--- START ---

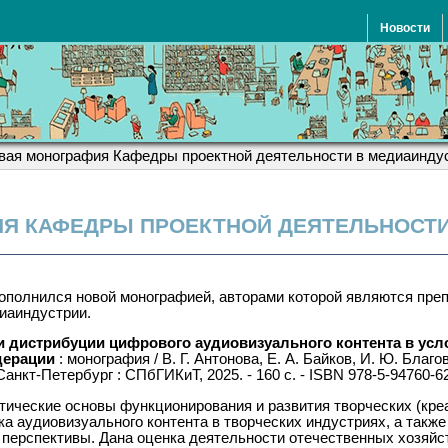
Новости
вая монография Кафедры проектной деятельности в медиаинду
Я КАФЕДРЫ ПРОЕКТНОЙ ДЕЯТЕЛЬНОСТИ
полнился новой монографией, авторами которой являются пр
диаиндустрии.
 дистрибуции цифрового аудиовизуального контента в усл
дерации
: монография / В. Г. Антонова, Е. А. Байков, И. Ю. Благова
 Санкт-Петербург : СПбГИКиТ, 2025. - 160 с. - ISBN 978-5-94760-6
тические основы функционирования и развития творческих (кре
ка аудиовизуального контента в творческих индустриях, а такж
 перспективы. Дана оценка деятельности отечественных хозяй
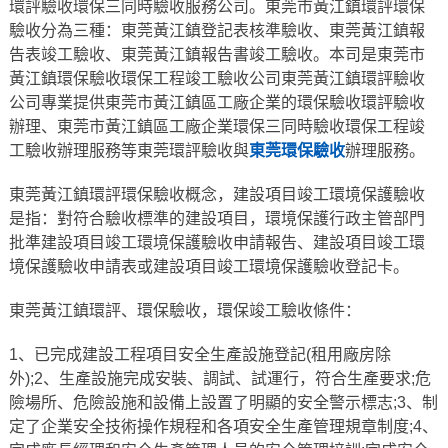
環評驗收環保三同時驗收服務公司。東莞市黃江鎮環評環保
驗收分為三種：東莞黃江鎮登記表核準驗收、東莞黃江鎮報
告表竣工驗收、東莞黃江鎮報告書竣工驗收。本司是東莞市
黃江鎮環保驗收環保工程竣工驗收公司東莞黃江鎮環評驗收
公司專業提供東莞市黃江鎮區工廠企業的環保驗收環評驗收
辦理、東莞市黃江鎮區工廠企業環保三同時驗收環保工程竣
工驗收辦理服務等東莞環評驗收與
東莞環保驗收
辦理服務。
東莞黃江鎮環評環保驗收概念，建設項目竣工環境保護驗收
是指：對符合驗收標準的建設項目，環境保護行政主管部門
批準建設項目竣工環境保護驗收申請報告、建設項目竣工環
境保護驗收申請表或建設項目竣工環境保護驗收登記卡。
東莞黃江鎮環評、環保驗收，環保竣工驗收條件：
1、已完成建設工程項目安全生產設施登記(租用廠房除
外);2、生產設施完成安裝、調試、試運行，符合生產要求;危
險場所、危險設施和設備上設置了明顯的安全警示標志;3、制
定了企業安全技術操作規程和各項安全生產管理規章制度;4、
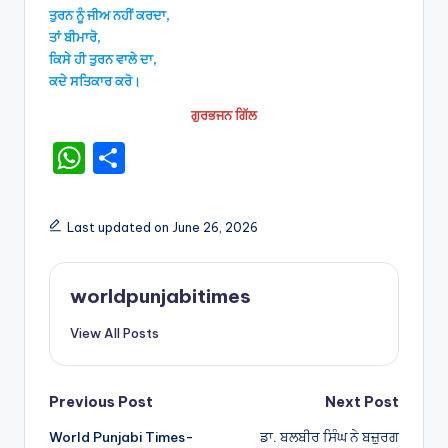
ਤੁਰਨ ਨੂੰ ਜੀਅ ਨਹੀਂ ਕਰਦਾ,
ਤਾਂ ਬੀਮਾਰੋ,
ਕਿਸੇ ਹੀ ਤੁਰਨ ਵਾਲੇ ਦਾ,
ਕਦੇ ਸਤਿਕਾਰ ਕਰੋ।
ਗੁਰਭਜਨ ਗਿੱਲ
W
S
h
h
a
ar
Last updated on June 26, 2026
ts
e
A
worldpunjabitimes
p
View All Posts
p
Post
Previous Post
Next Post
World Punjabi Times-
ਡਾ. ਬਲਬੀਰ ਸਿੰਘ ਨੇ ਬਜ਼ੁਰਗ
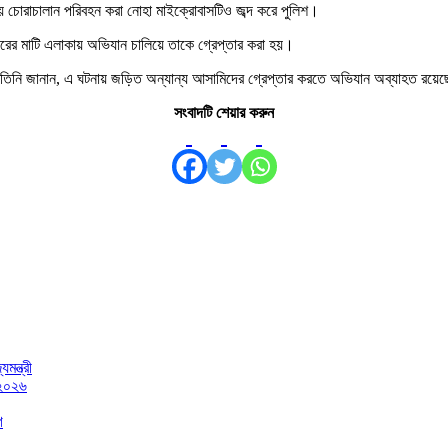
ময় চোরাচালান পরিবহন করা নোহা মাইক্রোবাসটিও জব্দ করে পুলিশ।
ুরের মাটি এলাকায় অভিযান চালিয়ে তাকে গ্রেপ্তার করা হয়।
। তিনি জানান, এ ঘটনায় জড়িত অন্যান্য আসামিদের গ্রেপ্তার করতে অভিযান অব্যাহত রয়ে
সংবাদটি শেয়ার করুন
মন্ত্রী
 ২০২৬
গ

--- END ---
--- START ---

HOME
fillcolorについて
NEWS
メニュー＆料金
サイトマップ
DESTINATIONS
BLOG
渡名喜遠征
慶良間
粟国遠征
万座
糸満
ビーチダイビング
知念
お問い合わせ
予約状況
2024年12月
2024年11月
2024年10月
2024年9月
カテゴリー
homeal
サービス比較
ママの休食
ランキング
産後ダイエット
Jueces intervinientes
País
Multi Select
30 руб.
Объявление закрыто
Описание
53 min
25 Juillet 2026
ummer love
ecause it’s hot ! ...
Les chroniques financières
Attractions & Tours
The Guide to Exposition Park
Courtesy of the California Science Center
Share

--- END ---

• What is expected:
Pull out each line in the records that contains the word "творческих".

• Task response:
тические основы функционирования и развития творческих (кре
ка аудиовизуального контента в творческих индустриях, а такж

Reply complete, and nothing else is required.